The OG image is generated dynamically for every track I post. The template is a regular Next.js page, which a serverless function captures as an image. You can take a look at the template page here, and its source code here.
I like this approach, because it means I can reuse design system components from the site to create the image. Using the CSS zoom property, these components can be scaled to look great when captured at 1200x600 pixels. I love laying out web content with Flexbox and Grid, so why not use the same techniques for rendering an image?
It should even be possible to use media queries to adapt the template to different aspect ratios. The large preview images you see on your Twitter timeline are 2:1, but 1:1 is supported too. I haven't explored this yet, but I think it would work nicely.

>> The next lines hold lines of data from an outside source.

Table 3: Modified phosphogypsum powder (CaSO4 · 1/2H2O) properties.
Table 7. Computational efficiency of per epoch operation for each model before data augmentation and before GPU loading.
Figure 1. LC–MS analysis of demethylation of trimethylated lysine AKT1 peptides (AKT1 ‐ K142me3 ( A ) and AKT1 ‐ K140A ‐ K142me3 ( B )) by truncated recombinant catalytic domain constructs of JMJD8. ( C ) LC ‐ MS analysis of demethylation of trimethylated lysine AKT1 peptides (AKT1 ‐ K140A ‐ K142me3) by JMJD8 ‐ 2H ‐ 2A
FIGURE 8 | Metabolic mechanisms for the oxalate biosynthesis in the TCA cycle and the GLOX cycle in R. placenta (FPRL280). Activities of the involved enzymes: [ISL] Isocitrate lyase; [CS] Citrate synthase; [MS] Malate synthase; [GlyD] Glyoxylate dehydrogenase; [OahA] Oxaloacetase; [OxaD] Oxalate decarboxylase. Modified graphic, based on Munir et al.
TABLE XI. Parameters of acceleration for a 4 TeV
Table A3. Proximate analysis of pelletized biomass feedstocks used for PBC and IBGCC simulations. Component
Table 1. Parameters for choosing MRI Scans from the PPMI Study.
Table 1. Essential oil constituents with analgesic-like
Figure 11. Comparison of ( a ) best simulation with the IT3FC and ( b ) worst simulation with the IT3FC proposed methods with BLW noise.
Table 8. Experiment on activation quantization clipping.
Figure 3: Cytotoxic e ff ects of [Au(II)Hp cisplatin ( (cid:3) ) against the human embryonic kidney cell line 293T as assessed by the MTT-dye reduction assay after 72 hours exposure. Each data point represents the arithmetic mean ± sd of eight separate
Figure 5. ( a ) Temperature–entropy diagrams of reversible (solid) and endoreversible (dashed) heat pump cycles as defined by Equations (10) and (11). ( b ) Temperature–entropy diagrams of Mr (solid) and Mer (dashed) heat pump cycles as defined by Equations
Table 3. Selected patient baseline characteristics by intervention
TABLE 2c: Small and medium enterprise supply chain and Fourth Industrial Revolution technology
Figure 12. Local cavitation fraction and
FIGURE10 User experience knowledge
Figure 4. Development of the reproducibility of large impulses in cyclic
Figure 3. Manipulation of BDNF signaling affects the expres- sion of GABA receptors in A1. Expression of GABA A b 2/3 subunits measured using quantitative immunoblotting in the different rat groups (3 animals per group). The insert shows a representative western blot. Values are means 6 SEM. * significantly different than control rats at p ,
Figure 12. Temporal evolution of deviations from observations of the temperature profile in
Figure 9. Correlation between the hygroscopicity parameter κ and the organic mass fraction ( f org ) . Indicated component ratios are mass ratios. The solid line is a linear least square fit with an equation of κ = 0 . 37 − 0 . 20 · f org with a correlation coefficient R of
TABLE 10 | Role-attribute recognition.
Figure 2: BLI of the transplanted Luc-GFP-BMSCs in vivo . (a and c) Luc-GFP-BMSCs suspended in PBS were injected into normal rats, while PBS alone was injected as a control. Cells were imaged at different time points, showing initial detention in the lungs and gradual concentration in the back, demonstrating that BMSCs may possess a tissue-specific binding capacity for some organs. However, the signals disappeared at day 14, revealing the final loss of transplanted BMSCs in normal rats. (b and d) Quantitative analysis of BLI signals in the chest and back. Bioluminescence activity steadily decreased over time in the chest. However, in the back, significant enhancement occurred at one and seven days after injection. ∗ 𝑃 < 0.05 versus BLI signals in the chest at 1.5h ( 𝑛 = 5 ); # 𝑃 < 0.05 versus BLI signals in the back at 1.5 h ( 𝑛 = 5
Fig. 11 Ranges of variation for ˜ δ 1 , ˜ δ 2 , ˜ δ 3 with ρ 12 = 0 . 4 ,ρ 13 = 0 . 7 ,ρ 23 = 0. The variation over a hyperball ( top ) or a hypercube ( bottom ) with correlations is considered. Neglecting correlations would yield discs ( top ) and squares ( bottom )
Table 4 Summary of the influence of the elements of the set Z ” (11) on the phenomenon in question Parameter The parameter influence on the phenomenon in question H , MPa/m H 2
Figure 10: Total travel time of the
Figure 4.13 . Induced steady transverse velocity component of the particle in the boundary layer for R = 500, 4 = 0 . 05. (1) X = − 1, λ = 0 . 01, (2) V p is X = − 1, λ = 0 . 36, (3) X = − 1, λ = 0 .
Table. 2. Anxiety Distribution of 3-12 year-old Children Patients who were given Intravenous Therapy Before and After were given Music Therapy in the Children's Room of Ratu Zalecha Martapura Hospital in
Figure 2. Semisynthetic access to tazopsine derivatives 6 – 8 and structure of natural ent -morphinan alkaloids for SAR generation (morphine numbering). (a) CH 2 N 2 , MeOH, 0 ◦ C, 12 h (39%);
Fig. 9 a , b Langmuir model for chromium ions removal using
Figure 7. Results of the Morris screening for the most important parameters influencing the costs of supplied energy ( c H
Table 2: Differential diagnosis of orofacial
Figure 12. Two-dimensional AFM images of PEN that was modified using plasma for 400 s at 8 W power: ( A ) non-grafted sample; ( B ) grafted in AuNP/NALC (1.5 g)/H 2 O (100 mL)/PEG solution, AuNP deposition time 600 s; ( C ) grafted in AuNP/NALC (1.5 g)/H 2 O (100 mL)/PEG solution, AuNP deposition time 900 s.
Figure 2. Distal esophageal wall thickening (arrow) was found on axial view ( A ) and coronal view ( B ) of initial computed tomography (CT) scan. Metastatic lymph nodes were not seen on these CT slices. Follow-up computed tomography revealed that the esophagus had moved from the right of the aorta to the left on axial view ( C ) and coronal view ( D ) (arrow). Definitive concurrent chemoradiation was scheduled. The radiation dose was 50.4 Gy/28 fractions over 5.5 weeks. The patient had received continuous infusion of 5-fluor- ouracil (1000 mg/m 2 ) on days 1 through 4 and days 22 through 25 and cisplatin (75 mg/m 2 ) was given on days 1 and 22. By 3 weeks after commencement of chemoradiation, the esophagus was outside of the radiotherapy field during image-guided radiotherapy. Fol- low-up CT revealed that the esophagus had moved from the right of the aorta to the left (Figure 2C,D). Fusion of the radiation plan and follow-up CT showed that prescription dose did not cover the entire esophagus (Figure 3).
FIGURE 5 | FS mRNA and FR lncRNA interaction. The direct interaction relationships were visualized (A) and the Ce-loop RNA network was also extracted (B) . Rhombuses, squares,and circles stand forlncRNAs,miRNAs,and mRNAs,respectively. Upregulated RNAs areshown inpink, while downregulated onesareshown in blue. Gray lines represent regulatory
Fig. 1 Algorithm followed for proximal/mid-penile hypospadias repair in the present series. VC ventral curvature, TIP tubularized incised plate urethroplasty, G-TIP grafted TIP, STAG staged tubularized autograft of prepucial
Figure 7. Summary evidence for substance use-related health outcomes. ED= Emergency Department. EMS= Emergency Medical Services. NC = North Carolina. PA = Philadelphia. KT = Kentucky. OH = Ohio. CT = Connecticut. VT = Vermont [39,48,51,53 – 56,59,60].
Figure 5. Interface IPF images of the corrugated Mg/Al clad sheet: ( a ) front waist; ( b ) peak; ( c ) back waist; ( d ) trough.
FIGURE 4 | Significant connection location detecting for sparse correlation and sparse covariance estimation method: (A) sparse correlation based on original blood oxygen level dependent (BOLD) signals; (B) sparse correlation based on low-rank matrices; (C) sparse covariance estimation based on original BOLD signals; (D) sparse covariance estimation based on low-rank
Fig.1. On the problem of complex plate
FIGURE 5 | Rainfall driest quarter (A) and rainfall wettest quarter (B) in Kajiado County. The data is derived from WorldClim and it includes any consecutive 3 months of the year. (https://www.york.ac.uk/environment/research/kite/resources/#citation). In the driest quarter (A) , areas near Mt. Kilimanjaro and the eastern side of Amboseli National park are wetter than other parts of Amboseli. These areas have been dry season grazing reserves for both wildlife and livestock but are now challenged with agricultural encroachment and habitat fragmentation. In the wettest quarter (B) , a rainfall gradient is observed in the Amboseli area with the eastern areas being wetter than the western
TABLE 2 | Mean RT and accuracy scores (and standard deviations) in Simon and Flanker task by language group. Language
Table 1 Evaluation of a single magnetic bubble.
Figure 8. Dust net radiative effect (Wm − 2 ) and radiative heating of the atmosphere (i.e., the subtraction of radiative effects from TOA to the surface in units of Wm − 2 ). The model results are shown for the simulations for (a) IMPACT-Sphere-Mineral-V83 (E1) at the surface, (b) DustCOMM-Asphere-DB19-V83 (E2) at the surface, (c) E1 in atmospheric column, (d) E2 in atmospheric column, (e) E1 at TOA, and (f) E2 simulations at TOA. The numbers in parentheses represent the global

Another neat thing about using a Next.js page is that we can use the Next.js data fetching functions (like
getStaticProps) to add dynamic content. I use the same data fetching function when rendering the OG image that I use when rendering the track detail page.
By customising the target path in the request URL, the serverless function can capture any page on the site. This means we can add many different OG image templates to a site by adding new Next.js pages. Alongside the specialised OG images for the This is My Jam tracks, I created a generic template (source code) that can be customised using the URL query string. The page linking to the OG image can provide a title and, optionally, a date, making it ideal for blog posts and pages.
The serverless function uses Puppeteer to capture a 1200x600 pixel snapshot of the template page. The image is generated when it's first requested; no work is done at build-time. The generated image is cached by the CDN, so it doesn't have to be generated for every request.